__Exercise description__: Pull every line containing "much" from the listing.
------------------------------------------------------------------------
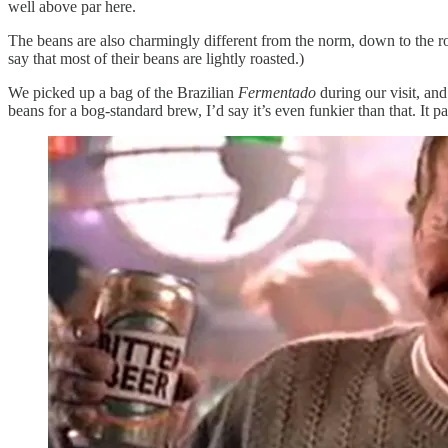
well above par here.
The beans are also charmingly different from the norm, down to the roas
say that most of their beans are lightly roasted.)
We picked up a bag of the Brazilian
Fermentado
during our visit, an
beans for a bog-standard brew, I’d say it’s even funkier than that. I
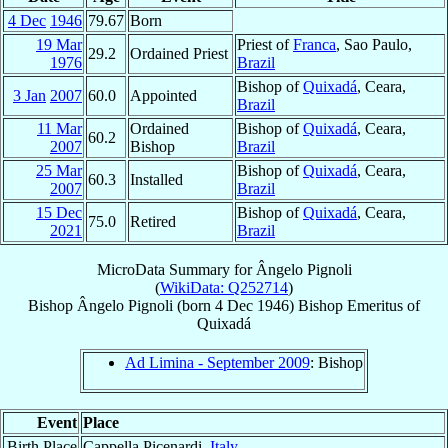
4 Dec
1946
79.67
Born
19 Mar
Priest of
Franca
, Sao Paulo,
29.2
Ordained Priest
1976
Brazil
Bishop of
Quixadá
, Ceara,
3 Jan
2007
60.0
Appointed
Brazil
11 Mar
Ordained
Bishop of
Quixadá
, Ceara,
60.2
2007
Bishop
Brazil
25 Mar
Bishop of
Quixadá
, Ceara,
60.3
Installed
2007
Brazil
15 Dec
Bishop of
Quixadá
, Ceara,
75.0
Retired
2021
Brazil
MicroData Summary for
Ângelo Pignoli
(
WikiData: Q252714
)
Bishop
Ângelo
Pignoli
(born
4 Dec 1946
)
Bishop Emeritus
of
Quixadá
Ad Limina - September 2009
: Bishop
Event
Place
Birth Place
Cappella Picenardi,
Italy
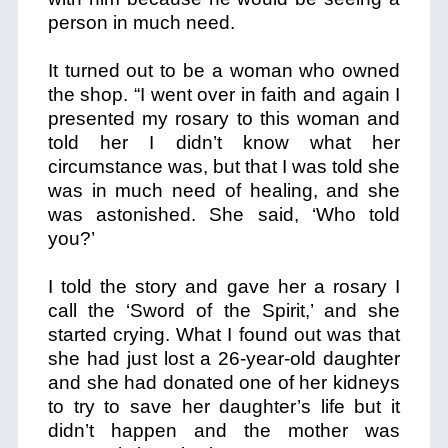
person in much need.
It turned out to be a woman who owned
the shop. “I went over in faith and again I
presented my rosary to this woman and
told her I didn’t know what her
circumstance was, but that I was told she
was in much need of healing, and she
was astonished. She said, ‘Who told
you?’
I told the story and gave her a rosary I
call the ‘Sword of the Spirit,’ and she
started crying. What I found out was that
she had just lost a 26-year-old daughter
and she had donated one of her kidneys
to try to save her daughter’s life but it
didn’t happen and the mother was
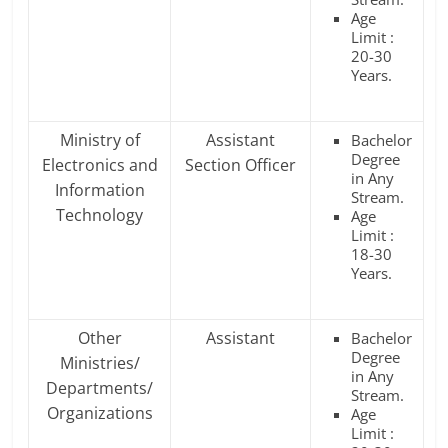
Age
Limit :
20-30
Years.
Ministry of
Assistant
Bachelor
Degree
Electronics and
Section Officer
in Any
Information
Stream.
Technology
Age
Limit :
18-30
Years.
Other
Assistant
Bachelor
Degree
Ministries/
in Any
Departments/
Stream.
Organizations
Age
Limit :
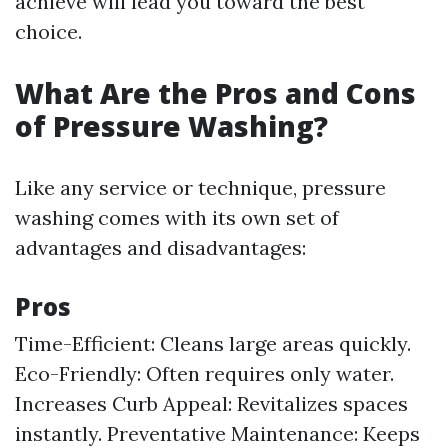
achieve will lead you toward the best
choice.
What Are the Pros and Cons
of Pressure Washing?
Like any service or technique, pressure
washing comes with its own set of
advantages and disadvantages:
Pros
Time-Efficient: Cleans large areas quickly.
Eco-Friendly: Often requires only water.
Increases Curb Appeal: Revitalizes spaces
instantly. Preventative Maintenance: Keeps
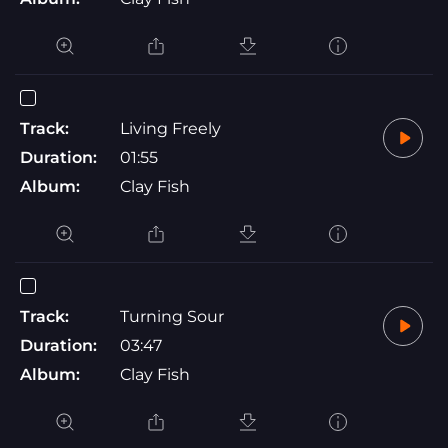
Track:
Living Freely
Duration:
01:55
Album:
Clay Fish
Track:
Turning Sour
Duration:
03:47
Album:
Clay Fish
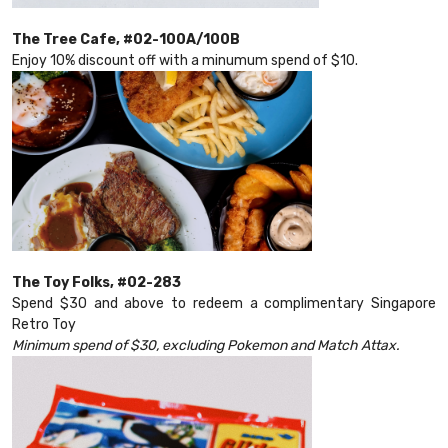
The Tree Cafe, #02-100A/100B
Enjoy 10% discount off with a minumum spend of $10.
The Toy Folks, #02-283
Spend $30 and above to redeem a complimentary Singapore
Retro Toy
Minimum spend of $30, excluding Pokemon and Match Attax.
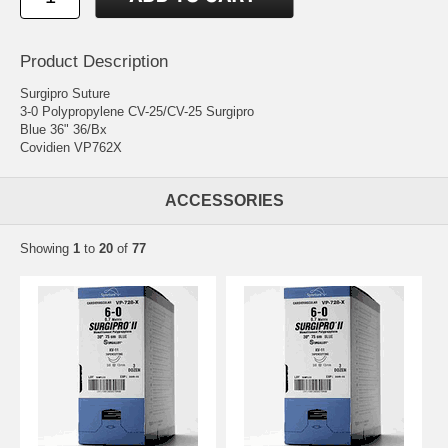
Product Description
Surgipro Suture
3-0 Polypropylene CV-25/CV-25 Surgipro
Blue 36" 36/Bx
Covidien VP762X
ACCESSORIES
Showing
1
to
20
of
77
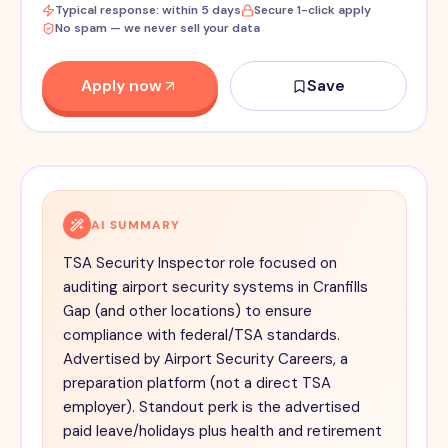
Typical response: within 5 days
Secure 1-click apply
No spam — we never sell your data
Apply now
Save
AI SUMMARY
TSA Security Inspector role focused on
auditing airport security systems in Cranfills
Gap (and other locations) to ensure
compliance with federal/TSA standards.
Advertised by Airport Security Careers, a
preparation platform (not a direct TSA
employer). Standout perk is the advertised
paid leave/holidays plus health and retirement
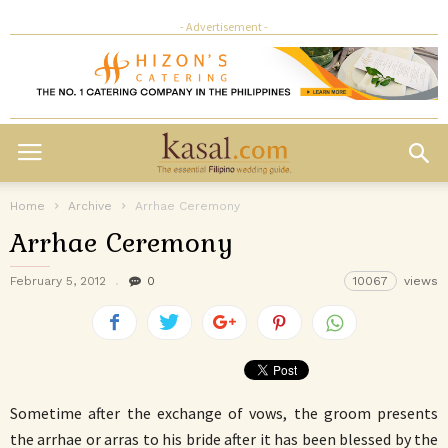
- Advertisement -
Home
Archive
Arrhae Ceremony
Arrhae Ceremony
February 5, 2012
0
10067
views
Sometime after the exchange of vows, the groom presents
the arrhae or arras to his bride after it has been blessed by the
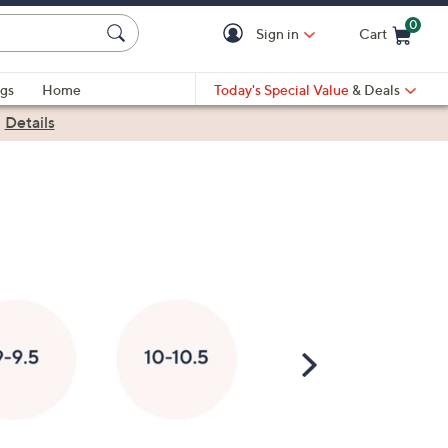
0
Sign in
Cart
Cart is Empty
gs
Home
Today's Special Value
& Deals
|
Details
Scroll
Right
------------------------------------------------------------------------
__Expected answer__:
person in much need.
was in much need of healing, and she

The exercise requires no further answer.